From an investment standpoint, patience can be an advantage. As lock-up periods expire and more shares become available, prices often reflect a broader set of market participants. This can lead to more reliable pricing and better alignment with long-term fundamentals.

Similarly, Avantis emphasizes profitability, value, and investment factors. While they are more selective or patient with IPOs than traditional indexing, they will include an IPO if they have enough information about a company’s cashflow and other factors to determine if the price is attractive or not. The goal is avoiding the worst of the underperformance cohort while still capturing broad market exposure.

Patience and Long-Term Discipline Matter

Patience can often be beneficial when evaluating IPOs. As lock-up periods expire and more shares become available for trading, pricing may begin to reflect a broader range of market participants and more complete information about the company’s financial fundamentals. Over time, this can lead to valuations that are more aligned with long-term expectations rather than short-term enthusiasm.

The broader implication for investors is that exposure to IPOs already exists in many diversified portfolios, both directly through index inclusion and indirectly through public companies’ private investments.
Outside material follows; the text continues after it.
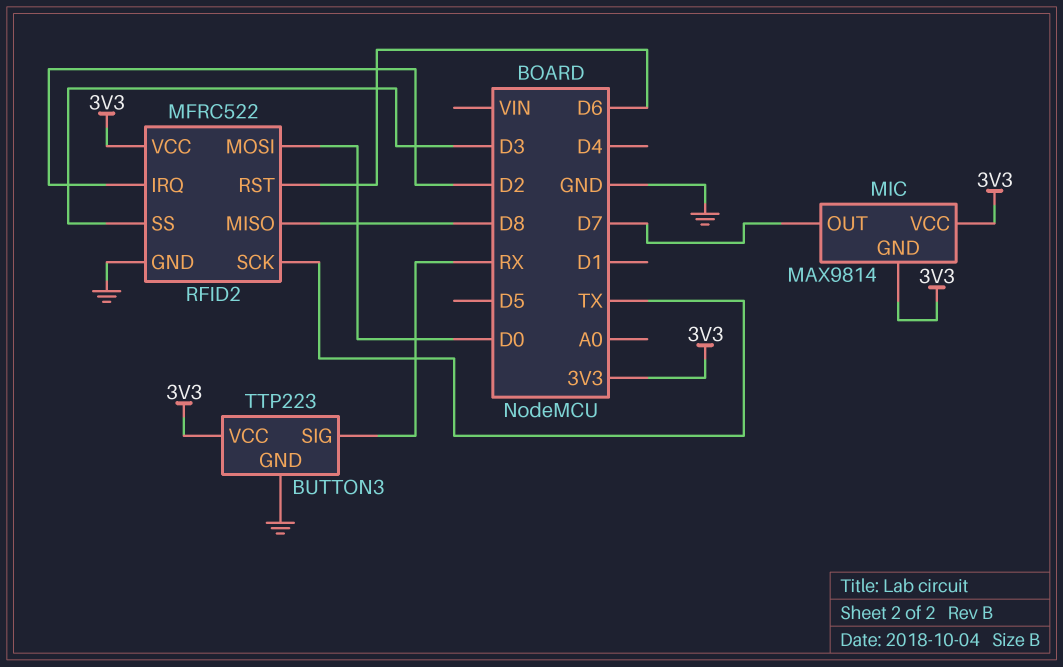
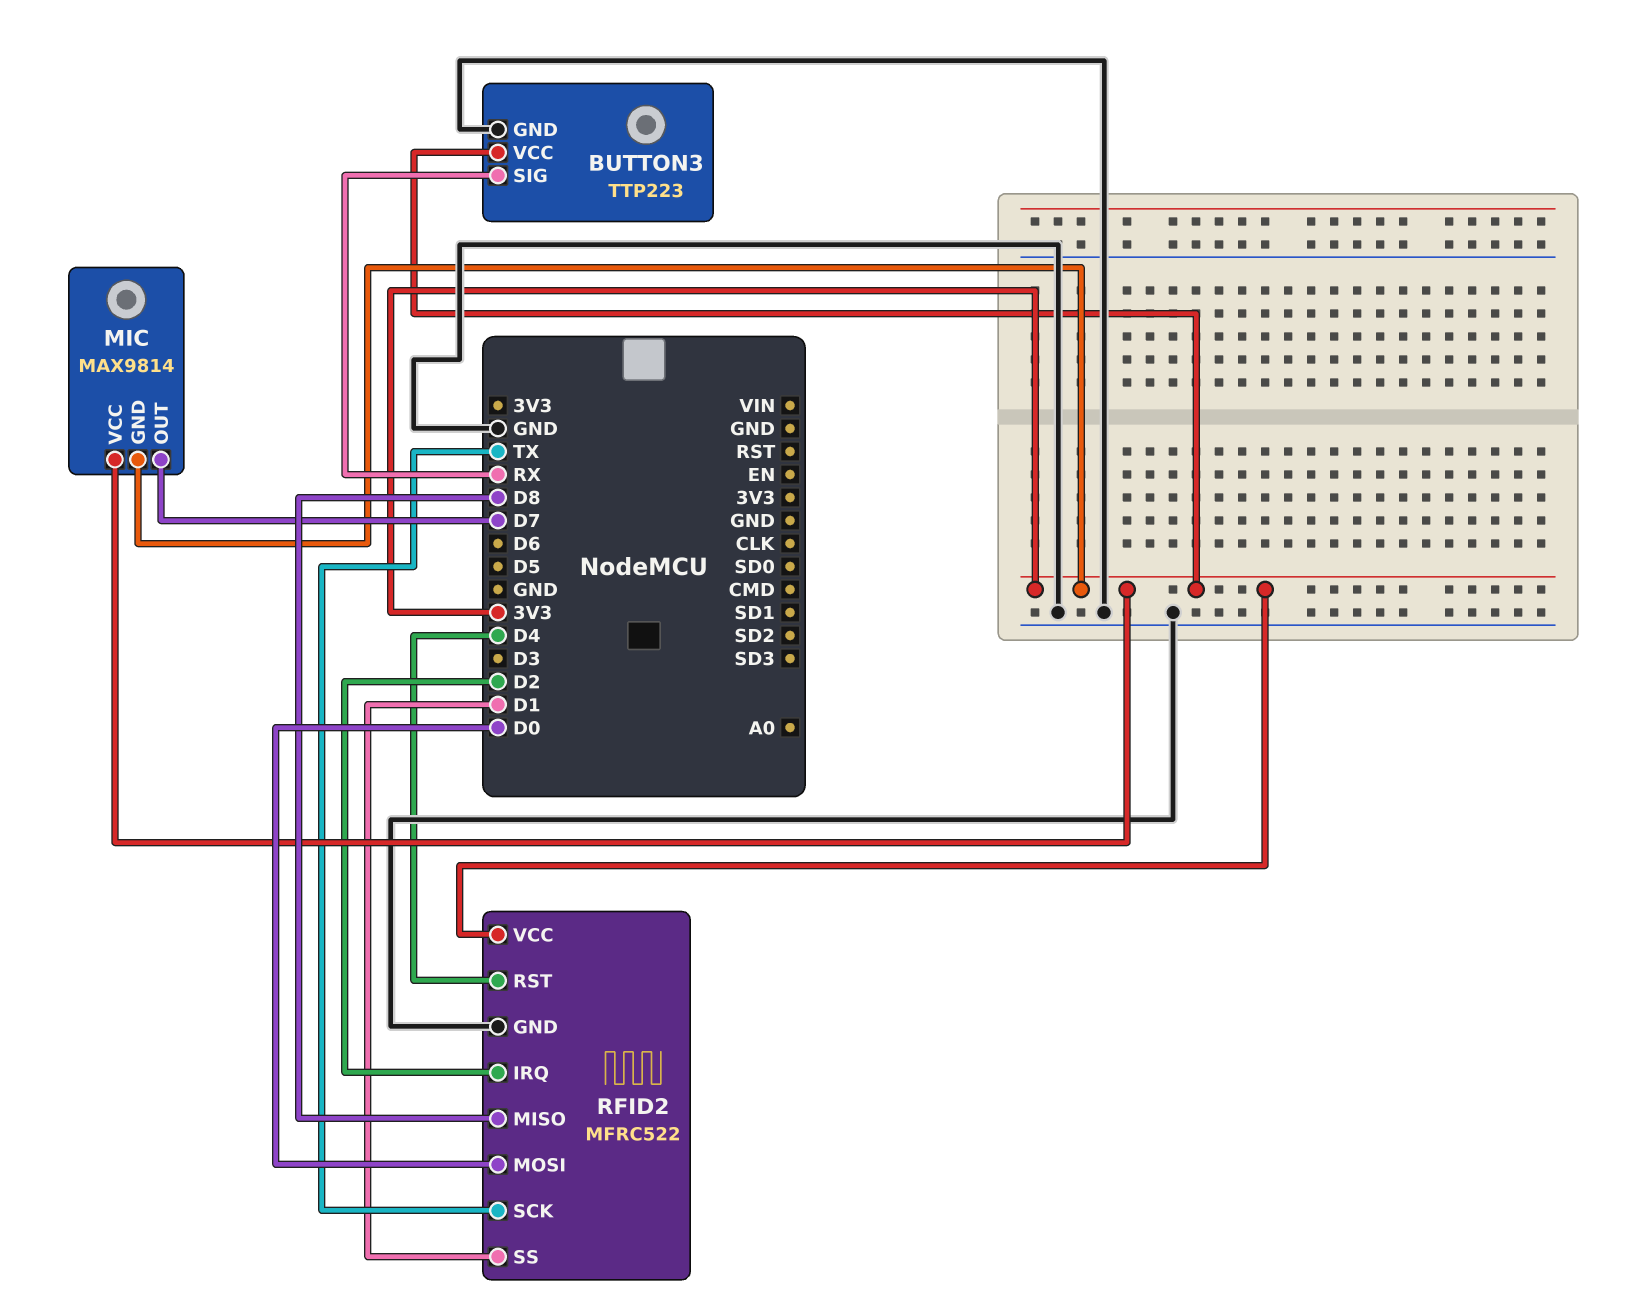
RFID2 pin RST: D6 -> D4
RFID2 pin SS: D3 -> D1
While traditional index investors receive broad, automatic exposure to newly public companies, factor-aware managers may have greater flexibility to manage some of the risks associated with elevated IPO valuations and speculative market conditions.

As future mega-IPOs emerge, differences between strict index-tracking approaches and more flexible implementation strategies may become increasingly important — particularly if rapid index inclusion channels large flows of capital into highly valued companies shortly after they go public.

Disclosures:

Apella Capital, LLC (“Apella”), DBA Apella Wealth, is an investment advisory firm registered with the Securities and Exchange Commission. The firm only transacts business in states where it is properly registered or excluded or exempt from registration requirements. Registration of an investment adviser does not imply any specific level of skill or training and does not constitute an endorsement of the firm by the Commission. Apella Wealth provides this communication as a matter of general information. Any data or statistics quoted are from sources believed to be reliable but cannot be guaranteed or warranted.